Percebemos que os alunos relutavam bastante com o registro escrito nas oficinas, o que não acontecia na sala de aula. As alunas Kamilla e Késia, por exemplo, se opuseram publicamente, na oficina do ábaco, a responder às questões de um roteiro de atividades que exigia registro escrito. O fato das alunas manifestarem objeção em realizar o registro, exigido pela atividade, parece indicar que elas percebiam que o papel de aluno das oficinas lhes concedia abertura para tal manifestação. Na sala de aula, a própria professora agia (pressionada inclusive por exigências externas à escola) de tal modo a valorizar e até mesmo exigir o registro escrito (ver, por exemplo, diálogo 3) o que, a nosso ver, influenciava bastante na elaboração dos papéis esperados para o aluno da sala de aula.
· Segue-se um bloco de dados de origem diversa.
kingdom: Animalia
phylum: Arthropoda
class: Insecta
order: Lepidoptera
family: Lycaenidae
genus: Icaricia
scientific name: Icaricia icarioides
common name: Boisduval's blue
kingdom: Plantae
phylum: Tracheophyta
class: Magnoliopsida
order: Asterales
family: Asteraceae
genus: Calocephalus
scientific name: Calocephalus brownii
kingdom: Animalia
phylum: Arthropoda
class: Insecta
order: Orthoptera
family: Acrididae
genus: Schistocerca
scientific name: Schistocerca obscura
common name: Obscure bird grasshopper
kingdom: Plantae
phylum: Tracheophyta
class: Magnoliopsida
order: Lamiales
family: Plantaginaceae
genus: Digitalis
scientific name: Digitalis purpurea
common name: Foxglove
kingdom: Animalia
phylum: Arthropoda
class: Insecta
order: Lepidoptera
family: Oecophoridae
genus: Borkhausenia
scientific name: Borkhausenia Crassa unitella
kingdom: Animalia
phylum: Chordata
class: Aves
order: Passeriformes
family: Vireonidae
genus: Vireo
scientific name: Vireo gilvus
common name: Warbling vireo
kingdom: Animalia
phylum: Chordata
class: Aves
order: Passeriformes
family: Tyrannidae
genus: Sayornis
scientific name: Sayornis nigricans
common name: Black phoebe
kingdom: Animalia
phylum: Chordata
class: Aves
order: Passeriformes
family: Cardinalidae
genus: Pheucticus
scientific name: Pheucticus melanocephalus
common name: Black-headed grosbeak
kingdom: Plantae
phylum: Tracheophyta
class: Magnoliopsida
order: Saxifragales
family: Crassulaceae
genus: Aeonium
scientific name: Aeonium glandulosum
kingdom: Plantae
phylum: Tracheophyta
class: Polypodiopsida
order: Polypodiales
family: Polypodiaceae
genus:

Entendemos, portanto, que as alunas Kamilla e Késia, nessa situação, estabeleceram um distanciamento entre as práticas das oficinas e da sala de aula.

Os exemplos, citados anteriormente, mostram a oscilação que os alunos apresentam ao elaborar o papel que devem assumir na sala de aula e nas oficinas e também os papéis que esperam que a professora e o monitor assumam. Entendemos que essa oscilação é o reflexo que as diferenças existentes entre as regras das práticas da sala de aula e das oficinas provocam nos alunos. Parece-nos possível inferir, a partir disso, que a flexibilidade das regras das oficinas propicia aos alunos uma maior interferência no papel que eles exercem nessa prática. Em contrapartida, na sala de aula como os papéis de aluno e de professor parecem bastante sólidos para os alunos (até mesmo para aqueles que se opõe a esses papéis), a margem de interferência dos alunos sobre o papel que vão assumir nessa prática, nos parece, bem menor.

Em suma, entendemos que essa categoria deu visibilidade, ao fato dos alunos já possuírem uma ideia mais clara sobre o que é esperado deles e do professor na sala de aula. Apontou ainda para o fato de que, nas oficinas, os alunos não sabem claramente, qual o papel que eles e o monitor devem assumir. Esse último apontamento, a nosso ver, pode ser interpretado de uma maneira positiva, uma vez que os alunos se arriscavam mais ao assumirem novos papéis na prática das oficinas.